Nun habe man erstmals zuverlässig das Genom von Mumien sequenziert, betonen die Forscher. Sie hatten Proben von 151 Mumien genommen, die in Deutschland aufbewahrt wurden. Die Überreste wurden Anfang des 20. Jahrhunderts bei Ausgrabungen in Abusir el-Meleq in Mittelägypten geborgen.
Die Menschen lebten in der Zeit von etwa 1400 vor Christus bis zum Jahr 400. Letztlich rekonstruierten die Forscher die sogenannte mitochondriale DNA (mtDNA) von 90 Individuen. Die gefundenen Erbgut-Sequenzen wurden mit DNA-Datenbanken abgeglichen.
Obwohl der untersuchte Zeitraum sowohl die Hochphase der Pharaonenzeit umfasst als auch die Eroberung durch Alexander den Großen und die römische Herrschaft, war die DNA der Menschen überraschend einheitlich. Ihr Erbgut ähnelte dem der damaligen Bevölkerung des Nahen Ostens.
Heutzutage seien die Ägypter enger mit Menschen aus dem südlicheren Afrika verwandt, berichtet das Team. Offenbar kamen in den vergangenen 1500 Jahren viele Menschen von südlich der Sahara vor allem entlang des Nils nach Ägypten.
Eine zentrale Rolle dürfte der trans-saharische Sklavenhandel gespielt haben, der im Mittelalter begann und im 19. Jahrhundert seinen Höhepunkt erreichte. Dabei wurden sechs bis sieben Millionen Sklaven nach Nordafrika gebracht.

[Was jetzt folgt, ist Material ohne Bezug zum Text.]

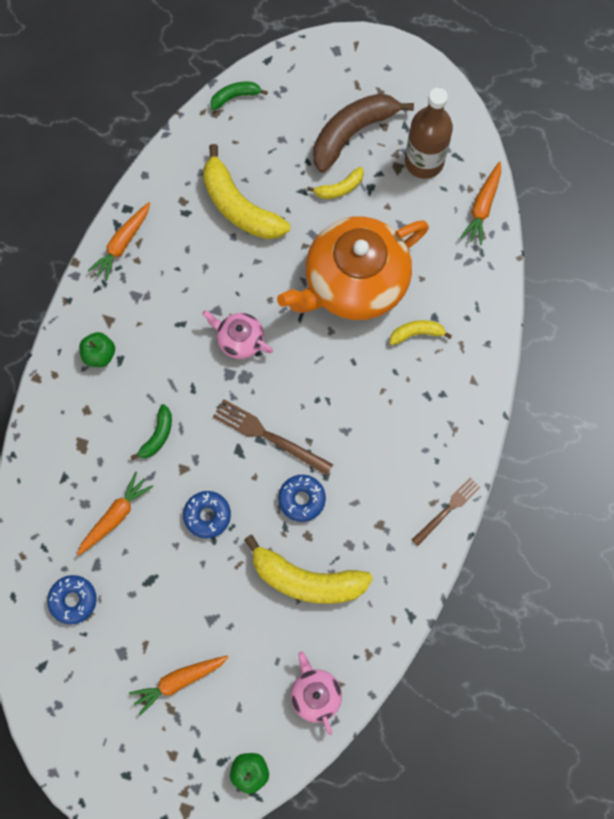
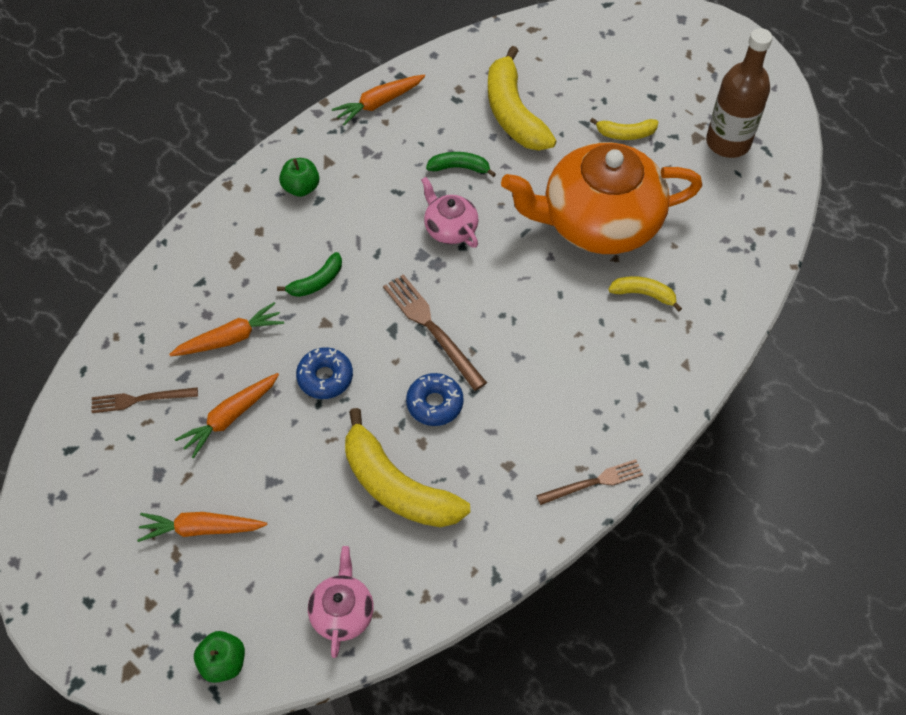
camera: 25 degrees right, 15 degrees down
blue donut [47,575,97,624] -> brown fork [91,387,198,413]
green banana [210,82,268,110] -> green banana moved to [426,152,496,177]
brown banana [313,94,414,173] -> none
orange carrot [460,162,501,245] -> orange carrot moved to [175,373,279,459]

Weil alle untersuchten Mumien von nur einem Fundort stammten, sei jedoch unklar, ob die Ergebnisse auf ganz Ägypten übertragbar seien, räumt das Team ein: "Wir brauchen eindeutig mehr genetische Untersuchungen von alten menschlichen Überresten aus Südägypten und Sudan, bevor eindeutige Schlussfolgerungen möglich sind."